Task item
Restate the whole listing below word for word and keep the images out.

Information supplied

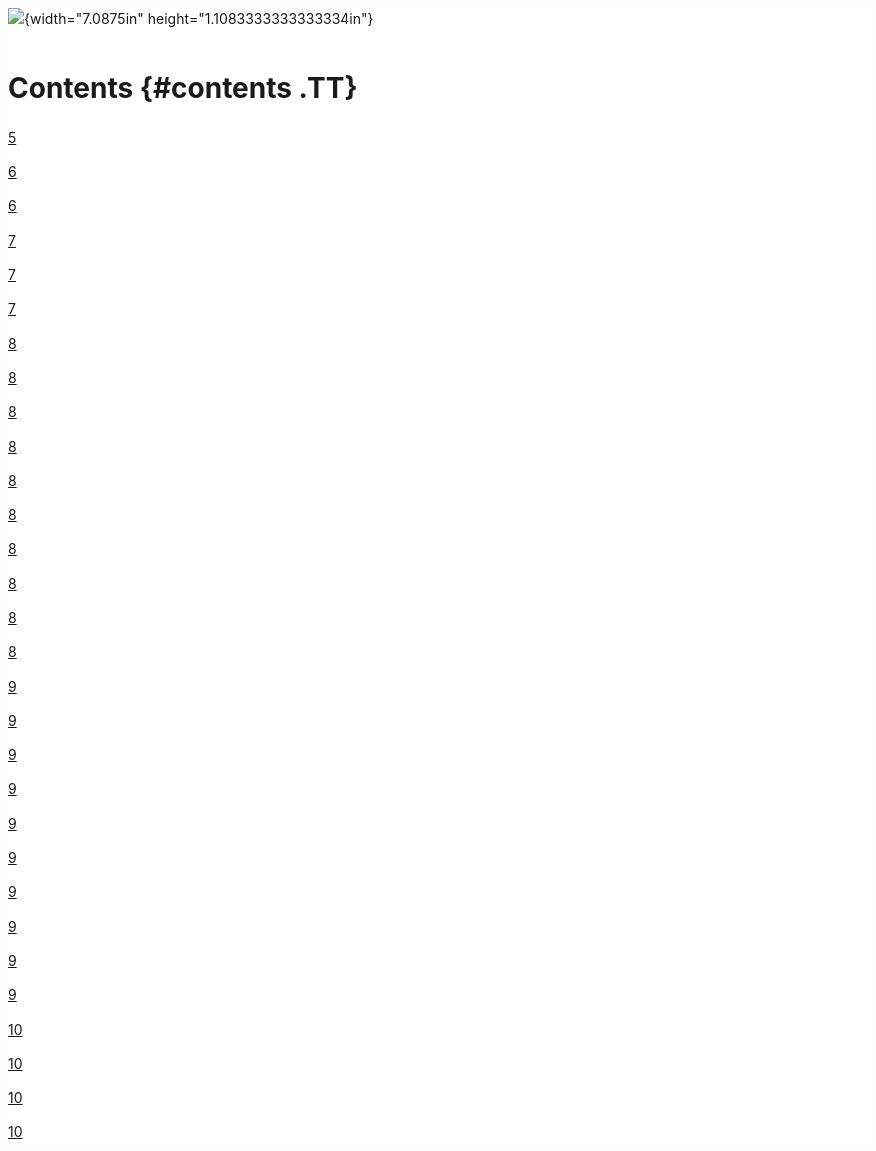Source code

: ![](media/image1.jpeg){width="7.0875in" height="1.1083333333333334in"}

Contents {#contents .TT}
========

[5](#foreword)

[6](#scope)

[6](#references)

[7](#definitions-and-abbreviations)

[7](#definitions)

[7](#abbreviations)

[8](#message-waiting-indication-mwi)

[8](#introduction)

[8](#description)

[8](#general-description)

[8](#functional-entities)

[8](#user-equipment-ue)

[8](#application-server-as)

[8](#roles)

[8](#mwi-subscriber-user-agent-msua)

[8](#mwi-notifier-user-agent-mnua)

[9](#message-account-ma)

[9](#general)

[9](#identification-of-the-message-account-for-the-message-deposit)

[9](#identification-of-the-message-account-for-the-mwi-subscription)

[9](#operational-requirements)

[9](#provisionwithdrawal)

[9](#requirements-on-the-originating-network-side)

[9](#requirements-in-the-network)

[9](#requirements-on-the-terminating-network-side)

[9](#coding-requirements)

[10](#signalling-requirements)

[10](#activationdeactivation)

[10](#a-registrationerasure)

[10](#b-interrogation)
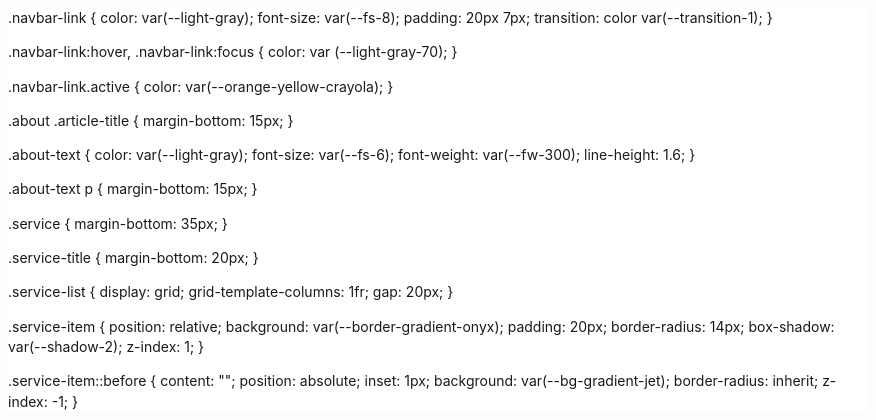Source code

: .navbar-link {
  color: var(--light-gray);
  font-size: var(--fs-8);
  padding: 20px 7px;
  transition: color var(--transition-1);
}

.navbar-link:hover, .navbar-link:focus {
  color: var (--light-gray-70);
}

.navbar-link.active {
  color: var(--orange-yellow-crayola);
}

.about .article-title {
  margin-bottom: 15px;
}

.about-text {
  color: var(--light-gray);
  font-size: var(--fs-6);
  font-weight: var(--fw-300);
  line-height: 1.6;
}

.about-text p {
  margin-bottom: 15px;
}

.service {
  margin-bottom: 35px;
}

.service-title {
  margin-bottom: 20px;
}

.service-list {
  display: grid;
  grid-template-columns: 1fr;
  gap: 20px;
}

.service-item {
  position: relative;
  background: var(--border-gradient-onyx);
  padding: 20px;
  border-radius: 14px;
  box-shadow: var(--shadow-2);
  z-index: 1;
}

.service-item::before {
  content: "";
  position: absolute;
  inset: 1px;
  background: var(--bg-gradient-jet);
  border-radius: inherit;
  z-index: -1;
}
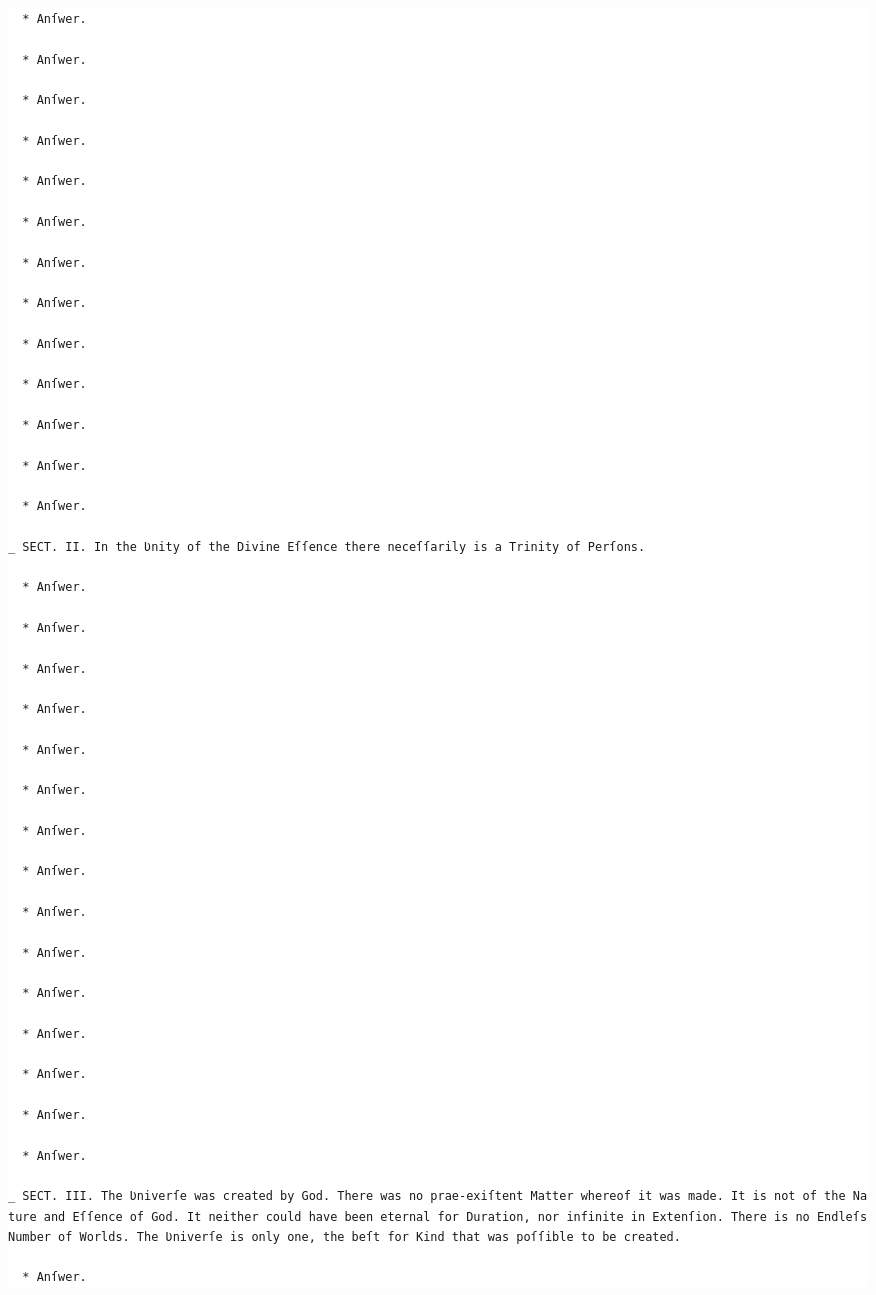       * Anſwer.

      * Anſwer.

      * Anſwer.

      * Anſwer.

      * Anſwer.

      * Anſwer.

      * Anſwer.

      * Anſwer.

      * Anſwer.

      * Anſwer.

      * Anſwer.

      * Anſwer.

      * Anſwer.

    _ SECT. II. In the Ʋnity of the Divine Eſſence there neceſſarily is a Trinity of Perſons.

      * Anſwer.

      * Anſwer.

      * Anſwer.

      * Anſwer.

      * Anſwer.

      * Anſwer.

      * Anſwer.

      * Anſwer.

      * Anſwer.

      * Anſwer.

      * Anſwer.

      * Anſwer.

      * Anſwer.

      * Anſwer.

      * Anſwer.

    _ SECT. III. The Ʋniverſe was created by God. There was no prae-exiſtent Matter whereof it was made. It is not of the Nature and Eſſence of God. It neither could have been eternal for Duration, nor infinite in Extenſion. There is no Endleſs Number of Worlds. The Ʋniverſe is only one, the beſt for Kind that was poſſible to be created.

      * Anſwer.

Task response
Source code

: ![](media/image1.jpeg){width="7.0875in" height="1.1083333333333334in"}

Contents {#contents .TT}
========

[5](#foreword)

[6](#scope)

[6](#references)

[7](#definitions-and-abbreviations)

[7](#definitions)

[7](#abbreviations)

[8](#message-waiting-indication-mwi)

[8](#introduction)

[8](#description)

[8](#general-description)

[8](#functional-entities)

[8](#user-equipment-ue)

[8](#application-server-as)

[8](#roles)

[8](#mwi-subscriber-user-agent-msua)

[8](#mwi-notifier-user-agent-mnua)

[9](#message-account-ma)

[9](#general)

[9](#identification-of-the-message-account-for-the-message-deposit)

[9](#identification-of-the-message-account-for-the-mwi-subscription)

[9](#operational-requirements)

[9](#provisionwithdrawal)

[9](#requirements-on-the-originating-network-side)

[9](#requirements-in-the-network)

[9](#requirements-on-the-terminating-network-side)

[9](#coding-requirements)

[10](#signalling-requirements)

[10](#activationdeactivation)

[10](#a-registrationerasure)

[10](#b-interrogation)
Source code

: .navbar-link {
  color: var(--light-gray);
  font-size: var(--fs-8);
  padding: 20px 7px;
  transition: color var(--transition-1);
}

.navbar-link:hover, .navbar-link:focus {
  color: var (--light-gray-70);
}

.navbar-link.active {
  color: var(--orange-yellow-crayola);
}

.about .article-title {
  margin-bottom: 15px;
}

.about-text {
  color: var(--light-gray);
  font-size: var(--fs-6);
  font-weight: var(--fw-300);
  line-height: 1.6;
}

.about-text p {
  margin-bottom: 15px;
}

.service {
  margin-bottom: 35px;
}

.service-title {
  margin-bottom: 20px;
}

.service-list {
  display: grid;
  grid-template-columns: 1fr;
  gap: 20px;
}

.service-item {
  position: relative;
  background: var(--border-gradient-onyx);
  padding: 20px;
  border-radius: 14px;
  box-shadow: var(--shadow-2);
  z-index: 1;
}

.service-item::before {
  content: "";
  position: absolute;
  inset: 1px;
  background: var(--bg-gradient-jet);
  border-radius: inherit;
  z-index: -1;
}
       * Anſwer.

      * Anſwer.

      * Anſwer.

      * Anſwer.

      * Anſwer.

      * Anſwer.

      * Anſwer.

      * Anſwer.

      * Anſwer.

      * Anſwer.

      * Anſwer.

      * Anſwer.

      * Anſwer.

    _ SECT. II. In the Ʋnity of the Divine Eſſence there neceſſarily is a Trinity of Perſons.

      * Anſwer.

      * Anſwer.

      * Anſwer.

      * Anſwer.

      * Anſwer.

      * Anſwer.

      * Anſwer.

      * Anſwer.

      * Anſwer.

      * Anſwer.

      * Anſwer.

      * Anſwer.

      * Anſwer.

      * Anſwer.

      * Anſwer.

    _ SECT. III. The Ʋniverſe was created by God. There was no prae-exiſtent Matter whereof it was made. It is not of the Nature and Eſſence of God. It neither could have been eternal for Duration, nor infinite in Extenſion. There is no Endleſs Number of Worlds. The Ʋniverſe is only one, the beſt for Kind that was poſſible to be created.

      * Anſwer.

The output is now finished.